[AIM OF THE TASK] Your copy should repeat the data that follows exactly and contain no image.
******************************
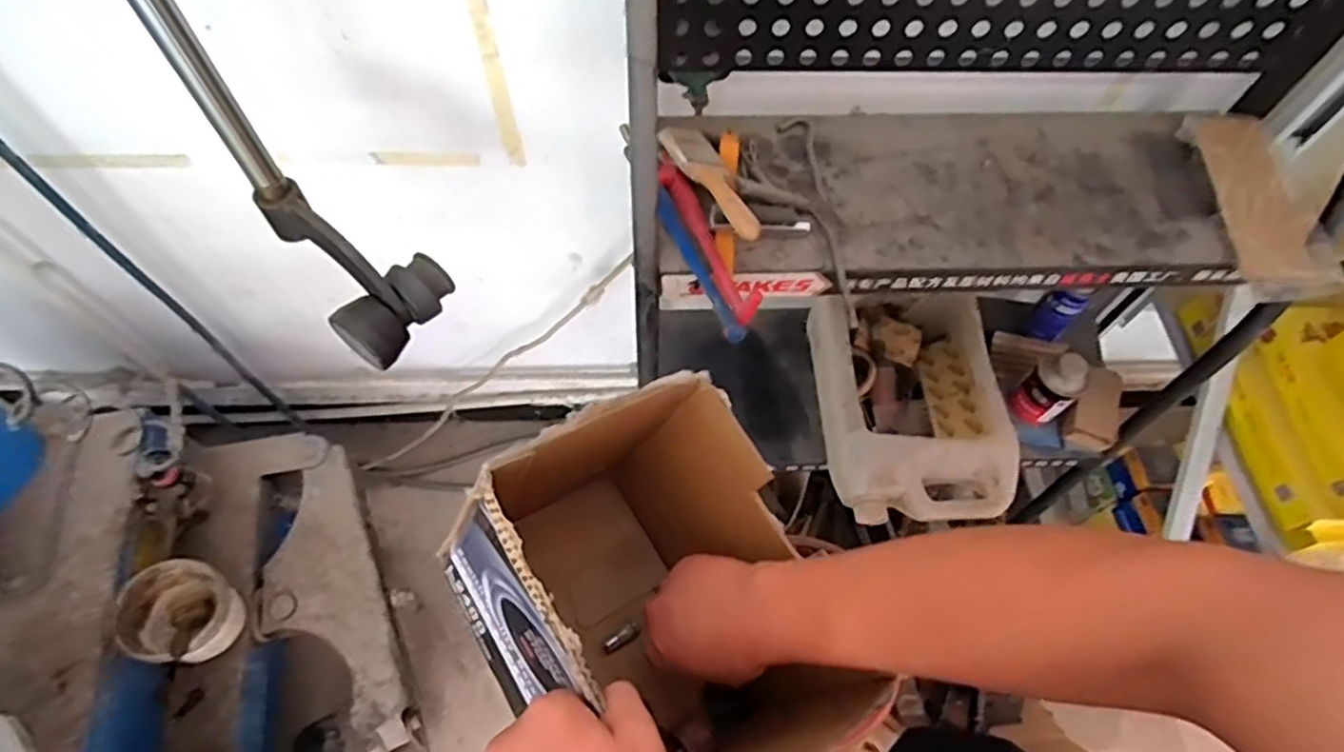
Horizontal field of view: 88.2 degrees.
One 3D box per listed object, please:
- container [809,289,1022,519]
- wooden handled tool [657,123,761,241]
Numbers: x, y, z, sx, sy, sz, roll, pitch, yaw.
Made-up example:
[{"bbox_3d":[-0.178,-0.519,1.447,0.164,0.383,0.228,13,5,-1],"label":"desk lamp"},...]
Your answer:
[{"bbox_3d":[0.324,0.038,0.933,0.238,0.122,0.312,-4,61,-4],"label":"container"},{"bbox_3d":[0.038,-0.194,0.671,0.049,0.017,0.201,-17,50,-11],"label":"wooden handled tool"}]

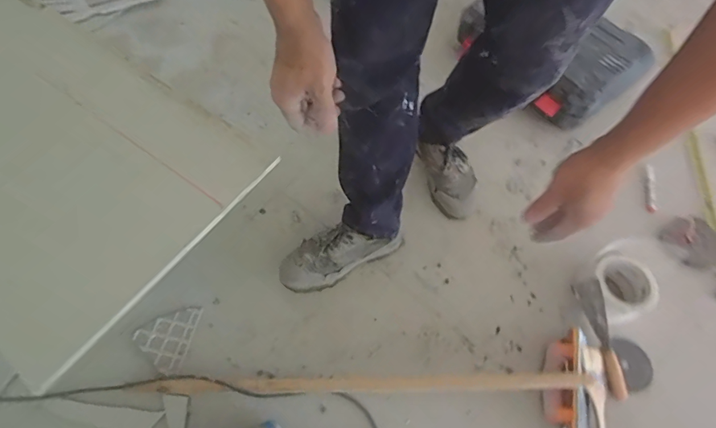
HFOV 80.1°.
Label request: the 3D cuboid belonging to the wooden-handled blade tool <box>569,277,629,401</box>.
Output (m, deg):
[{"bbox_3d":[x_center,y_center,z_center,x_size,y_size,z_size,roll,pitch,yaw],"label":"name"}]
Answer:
[{"bbox_3d":[0.433,0.215,0.759,0.030,0.042,0.204,-1,62,-2],"label":"wooden-handled blade tool"}]

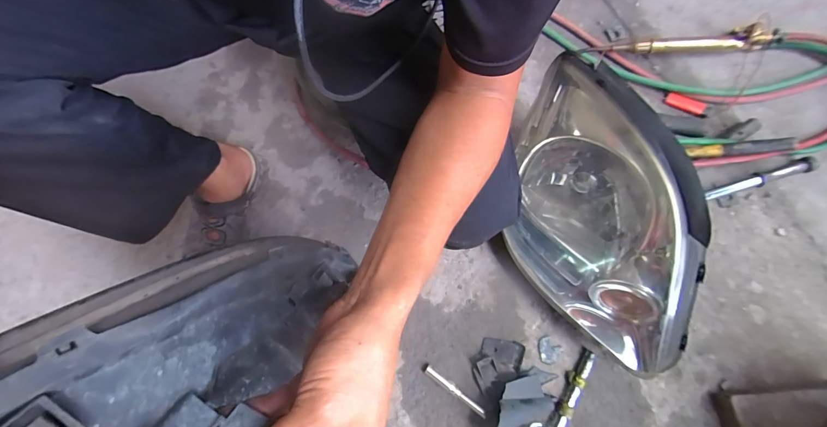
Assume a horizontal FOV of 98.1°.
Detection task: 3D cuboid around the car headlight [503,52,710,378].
[{"bbox_3d":[0.253,0.003,0.523,0.175,0.189,0.427,-12,74,-2],"label":"car headlight"}]

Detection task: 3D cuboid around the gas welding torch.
[{"bbox_3d":[0.500,-0.331,0.692,0.331,0.055,0.044,3,71,15],"label":"gas welding torch"}]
******************************
[RESULT OF THIS EXERCISE]
Horizontal field of view: 88.2 degrees.
One 3D box per listed object, please:
- container [809,289,1022,519]
- wooden handled tool [657,123,761,241]
Numbers: x, y, z, sx, sy, sz, roll, pitch, yaw.
Made-up example:
[{"bbox_3d":[-0.178,-0.519,1.447,0.164,0.383,0.228,13,5,-1],"label":"desk lamp"},...]
Your answer:
[{"bbox_3d":[0.324,0.038,0.933,0.238,0.122,0.312,-4,61,-4],"label":"container"},{"bbox_3d":[0.038,-0.194,0.671,0.049,0.017,0.201,-17,50,-11],"label":"wooden handled tool"}]

HFOV 80.1°.
Label request: the 3D cuboid belonging to the wooden-handled blade tool <box>569,277,629,401</box>.
Output (m, deg):
[{"bbox_3d":[x_center,y_center,z_center,x_size,y_size,z_size,roll,pitch,yaw],"label":"name"}]
Answer:
[{"bbox_3d":[0.433,0.215,0.759,0.030,0.042,0.204,-1,62,-2],"label":"wooden-handled blade tool"}]

Assume a horizontal FOV of 98.1°.
Detection task: 3D cuboid around the car headlight [503,52,710,378].
[{"bbox_3d":[0.253,0.003,0.523,0.175,0.189,0.427,-12,74,-2],"label":"car headlight"}]

Detection task: 3D cuboid around the gas welding torch.
[{"bbox_3d":[0.500,-0.331,0.692,0.331,0.055,0.044,3,71,15],"label":"gas welding torch"}]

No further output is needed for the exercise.